The truth is, brands see using these in-between models as a "safe" way to dip their toes into unfamiliar waters. Rather than jumping from a size 6 to a size 20, they'll call on someone like Iskra Lawrence, who is a size 14 with the kind of curves you only see once in a lifetime. There has long been controversy over the so-called "glorification" of plus-size, with arguments that we have gone from one extreme to another. But is this really true, given that the majority of popular "plus-size models" are barely a size 16? The plus-size industry is a huge one that will continue to grow, and perhaps by removing the labels on models who do not fairly represent their consumers, the plus-size industry will have the opportunity to diversify even more.
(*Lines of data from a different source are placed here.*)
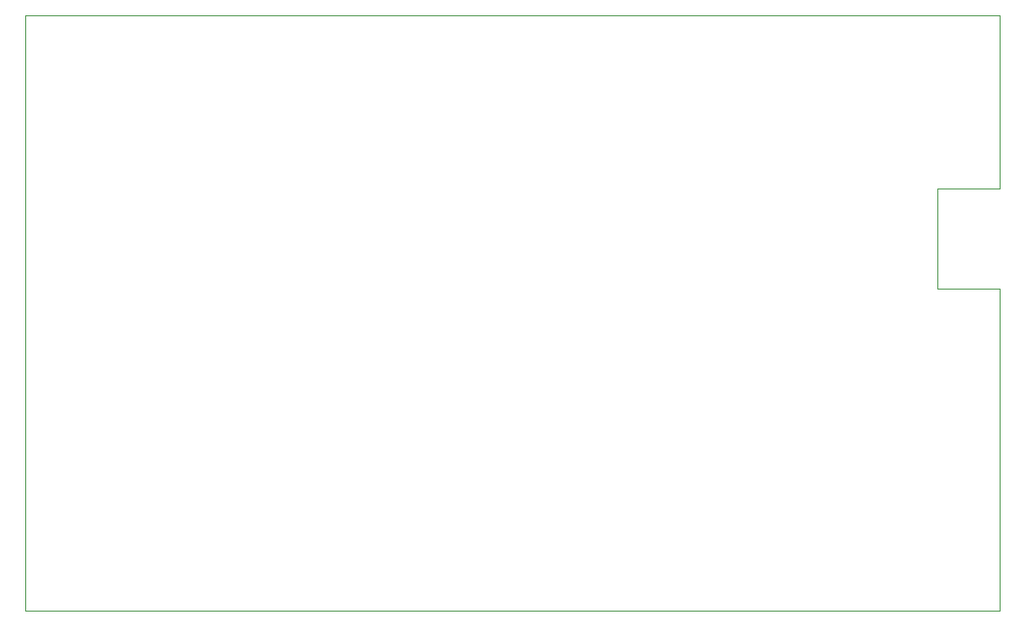
<source format=gbr>
G04 #@! TF.GenerationSoftware,KiCad,Pcbnew,(5.1.6-0-10_14)*
G04 #@! TF.CreationDate,2020-07-26T20:14:21+09:00*
G04 #@! TF.ProjectId,name_card_keyboard,6e616d65-5f63-4617-9264-5f6b6579626f,rev?*
G04 #@! TF.SameCoordinates,Original*
G04 #@! TF.FileFunction,Profile,NP*
%FSLAX46Y46*%
G04 Gerber Fmt 4.6, Leading zero omitted, Abs format (unit mm)*
G04 Created by KiCad (PCBNEW (5.1.6-0-10_14)) date 2020-07-26 20:14:21*
%MOMM*%
%LPD*%
G01*
G04 APERTURE LIST*
G04 #@! TA.AperFunction,Profile*
%ADD10C,0.050000*%
G04 #@! TD*
G04 #@! TA.AperFunction,Profile*
%ADD11C,0.100000*%
G04 #@! TD*
G04 APERTURE END LIST*
D10*
X190627000Y-134620000D02*
X190640000Y-104365000D01*
X190627000Y-78740000D02*
X190630000Y-95025000D01*
X184830000Y-104365000D02*
X190640000Y-104365000D01*
X184830000Y-95025000D02*
X184830000Y-104365000D01*
X190630000Y-95025000D02*
X184830000Y-95025000D01*
D11*
X99187000Y-78740000D02*
X190627000Y-78740000D01*
X99187000Y-134620000D02*
X99187000Y-78740000D01*
X190627000Y-134620000D02*
X99187000Y-134620000D01*
M02*

</source>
In an ideal world, in-between models should not be seen as token "real girls" alongside their size-6 colleagues. It just shouldn't even be mentioned. The average female dress size varies depending on the study, but most agree it's somewhere around 14 to 16 in the UK. Naysayers have often complained that rather than using models who are either size 0 or size 18 with nothing in between, we should be showing a breadth of sizes. So where better to start than the middle? Despite apparently being "average" in size, women like me are not really the focus of anyone's attention in the industry!
What I remind myself is that in truth we are the luckiest of the lot, even if we don't feel like it sometimes. Those of us who're a size 14 or 16 can technically shop at more retailers than anyone of any other size. We can buy standard and plus-size clothes. Obviously, the disappointment comes when you then realise that neither are designed with us in mind. I get just as many funny looks from shop assistants when I walk into Evans as I do when I ask for a bigger size in Miss Selfridge. But I have the option, something many other women are not lucky enough to have.
So it really comes down to being creative, and using that choice to build the perfect wardrobe. In-betweeners become experts at picking and choosing items from various retailers, learning what works and what doesn't from each range. As we often have larger busts and curvier hips and bums to consider, we rarely find one size fits all, and we have to shop around. We don't have many people in the public eye to look to for inspiration, because so often with fame comes pressure to lose weight and put out an exercise DVD. We look for inspiration online, as our blogosphere is growing too. More brands are adjusting their in-store displays to reference our body types. Hell, even Victoria Beckham now makes dresses in our size!
The future is ours, because we know the real truth. Years of not knowing quite where we fit has taught us that "normal" and "average" don't really exist, and while every body is different, all of them are brilliant. And as we continue to see more of them represented in fashion, it's our time to to shine.
Note: Unless otherwise stated, all dress sizes referenced are UK sizes. US sizes are approximately UK minus 4 (e.g., UK 14 = US 10).